■ **Problem requirements**:
Repeat every record below exactly as it appears.

■ **Data for this task**:

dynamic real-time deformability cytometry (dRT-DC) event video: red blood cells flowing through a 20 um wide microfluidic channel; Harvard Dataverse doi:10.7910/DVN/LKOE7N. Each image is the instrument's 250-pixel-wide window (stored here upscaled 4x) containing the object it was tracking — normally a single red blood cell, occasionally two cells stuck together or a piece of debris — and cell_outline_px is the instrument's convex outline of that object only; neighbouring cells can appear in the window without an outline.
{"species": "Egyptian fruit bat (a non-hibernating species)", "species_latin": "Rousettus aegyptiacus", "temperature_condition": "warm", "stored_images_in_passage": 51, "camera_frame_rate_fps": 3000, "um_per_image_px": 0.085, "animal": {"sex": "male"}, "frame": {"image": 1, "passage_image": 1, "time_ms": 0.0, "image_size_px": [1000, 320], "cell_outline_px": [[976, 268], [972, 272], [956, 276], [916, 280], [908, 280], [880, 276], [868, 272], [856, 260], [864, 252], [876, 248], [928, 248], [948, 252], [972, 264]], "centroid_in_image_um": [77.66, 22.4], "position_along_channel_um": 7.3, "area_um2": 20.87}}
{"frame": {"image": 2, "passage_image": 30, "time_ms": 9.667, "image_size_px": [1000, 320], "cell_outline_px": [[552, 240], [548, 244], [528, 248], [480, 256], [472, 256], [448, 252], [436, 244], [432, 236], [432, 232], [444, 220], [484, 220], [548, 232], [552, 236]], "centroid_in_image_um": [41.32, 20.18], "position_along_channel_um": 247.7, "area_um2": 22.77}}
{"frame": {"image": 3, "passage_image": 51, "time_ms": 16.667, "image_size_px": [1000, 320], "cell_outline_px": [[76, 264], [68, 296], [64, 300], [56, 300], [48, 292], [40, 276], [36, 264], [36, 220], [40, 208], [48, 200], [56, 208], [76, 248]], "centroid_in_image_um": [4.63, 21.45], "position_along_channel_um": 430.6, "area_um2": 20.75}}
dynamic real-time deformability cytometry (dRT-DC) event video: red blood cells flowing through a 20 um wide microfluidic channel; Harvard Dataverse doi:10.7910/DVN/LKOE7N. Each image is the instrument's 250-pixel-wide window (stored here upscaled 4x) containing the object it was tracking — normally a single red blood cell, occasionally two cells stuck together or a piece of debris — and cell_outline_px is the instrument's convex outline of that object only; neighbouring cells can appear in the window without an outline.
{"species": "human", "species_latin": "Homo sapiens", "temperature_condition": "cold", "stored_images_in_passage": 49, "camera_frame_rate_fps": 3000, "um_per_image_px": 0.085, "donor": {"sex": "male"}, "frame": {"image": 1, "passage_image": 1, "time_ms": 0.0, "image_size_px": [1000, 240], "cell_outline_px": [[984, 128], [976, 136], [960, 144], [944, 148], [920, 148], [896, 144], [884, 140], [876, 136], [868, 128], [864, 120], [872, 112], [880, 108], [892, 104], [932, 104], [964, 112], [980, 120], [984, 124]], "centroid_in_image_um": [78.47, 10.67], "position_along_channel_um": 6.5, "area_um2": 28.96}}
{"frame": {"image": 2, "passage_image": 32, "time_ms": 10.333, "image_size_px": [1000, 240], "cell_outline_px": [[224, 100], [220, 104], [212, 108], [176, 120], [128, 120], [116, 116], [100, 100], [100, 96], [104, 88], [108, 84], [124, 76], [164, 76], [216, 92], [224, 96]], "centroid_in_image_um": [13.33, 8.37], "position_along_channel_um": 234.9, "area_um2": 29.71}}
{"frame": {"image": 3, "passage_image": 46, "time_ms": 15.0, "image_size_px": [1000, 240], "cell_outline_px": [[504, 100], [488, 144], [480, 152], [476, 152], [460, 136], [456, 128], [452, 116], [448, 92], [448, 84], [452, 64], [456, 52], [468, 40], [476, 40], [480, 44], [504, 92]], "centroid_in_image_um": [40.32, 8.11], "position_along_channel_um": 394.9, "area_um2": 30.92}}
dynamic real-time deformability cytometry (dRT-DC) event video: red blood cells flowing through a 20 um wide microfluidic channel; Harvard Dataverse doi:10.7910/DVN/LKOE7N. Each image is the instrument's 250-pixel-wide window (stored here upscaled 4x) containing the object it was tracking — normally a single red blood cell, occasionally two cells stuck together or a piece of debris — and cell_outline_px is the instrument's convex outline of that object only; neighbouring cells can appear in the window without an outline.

■ **Final result**:
dynamic real-time deformability cytometry (dRT-DC) event video: red blood cells flowing through a 20 um wide microfluidic channel; Harvard Dataverse doi:10.7910/DVN/LKOE7N. Each image is the instrument's 250-pixel-wide window (stored here upscaled 4x) containing the object it was tracking — normally a single red blood cell, occasionally two cells stuck together or a piece of debris — and cell_outline_px is the instrument's convex outline of that object only; neighbouring cells can appear in the window without an outline.
{"species": "Egyptian fruit bat (a non-hibernating species)", "species_latin": "Rousettus aegyptiacus", "temperature_condition": "warm", "stored_images_in_passage": 51, "camera_frame_rate_fps": 3000, "um_per_image_px": 0.085, "animal": {"sex": "male"}, "frame": {"image": 1, "passage_image": 1, "time_ms": 0.0, "image_size_px": [1000, 320], "cell_outline_px": [[976, 268], [972, 272], [956, 276], [916, 280], [908, 280], [880, 276], [868, 272], [856, 260], [864, 252], [876, 248], [928, 248], [948, 252], [972, 264]], "centroid_in_image_um": [77.66, 22.4], "position_along_channel_um": 7.3, "area_um2": 20.87}}
{"frame": {"image": 2, "passage_image": 30, "time_ms": 9.667, "image_size_px": [1000, 320], "cell_outline_px": [[552, 240], [548, 244], [528, 248], [480, 256], [472, 256], [448, 252], [436, 244], [432, 236], [432, 232], [444, 220], [484, 220], [548, 232], [552, 236]], "centroid_in_image_um": [41.32, 20.18], "position_along_channel_um": 247.7, "area_um2": 22.77}}
{"frame": {"image": 3, "passage_image": 51, "time_ms": 16.667, "image_size_px": [1000, 320], "cell_outline_px": [[76, 264], [68, 296], [64, 300], [56, 300], [48, 292], [40, 276], [36, 264], [36, 220], [40, 208], [48, 200], [56, 208], [76, 248]], "centroid_in_image_um": [4.63, 21.45], "position_along_channel_um": 430.6, "area_um2": 20.75}}
dynamic real-time deformability cytometry (dRT-DC) event video: red blood cells flowing through a 20 um wide microfluidic channel; Harvard Dataverse doi:10.7910/DVN/LKOE7N. Each image is the instrument's 250-pixel-wide window (stored here upscaled 4x) containing the object it was tracking — normally a single red blood cell, occasionally two cells stuck together or a piece of debris — and cell_outline_px is the instrument's convex outline of that object only; neighbouring cells can appear in the window without an outline.
{"species": "human", "species_latin": "Homo sapiens", "temperature_condition": "cold", "stored_images_in_passage": 49, "camera_frame_rate_fps": 3000, "um_per_image_px": 0.085, "donor": {"sex": "male"}, "frame": {"image": 1, "passage_image": 1, "time_ms": 0.0, "image_size_px": [1000, 240], "cell_outline_px": [[984, 128], [976, 136], [960, 144], [944, 148], [920, 148], [896, 144], [884, 140], [876, 136], [868, 128], [864, 120], [872, 112], [880, 108], [892, 104], [932, 104], [964, 112], [980, 120], [984, 124]], "centroid_in_image_um": [78.47, 10.67], "position_along_channel_um": 6.5, "area_um2": 28.96}}
{"frame": {"image": 2, "passage_image": 32, "time_ms": 10.333, "image_size_px": [1000, 240], "cell_outline_px": [[224, 100], [220, 104], [212, 108], [176, 120], [128, 120], [116, 116], [100, 100], [100, 96], [104, 88], [108, 84], [124, 76], [164, 76], [216, 92], [224, 96]], "centroid_in_image_um": [13.33, 8.37], "position_along_channel_um": 234.9, "area_um2": 29.71}}
{"frame": {"image": 3, "passage_image": 46, "time_ms": 15.0, "image_size_px": [1000, 240], "cell_outline_px": [[504, 100], [488, 144], [480, 152], [476, 152], [460, 136], [456, 128], [452, 116], [448, 92], [448, 84], [452, 64], [456, 52], [468, 40], [476, 40], [480, 44], [504, 92]], "centroid_in_image_um": [40.32, 8.11], "position_along_channel_um": 394.9, "area_um2": 30.92}}
dynamic real-time deformability cytometry (dRT-DC) event video: red blood cells flowing through a 20 um wide microfluidic channel; Harvard Dataverse doi:10.7910/DVN/LKOE7N. Each image is the instrument's 250-pixel-wide window (stored here upscaled 4x) containing the object it was tracking — normally a single red blood cell, occasionally two cells stuck together or a piece of debris — and cell_outline_px is the instrument's convex outline of that object only; neighbouring cells can appear in the window without an outline.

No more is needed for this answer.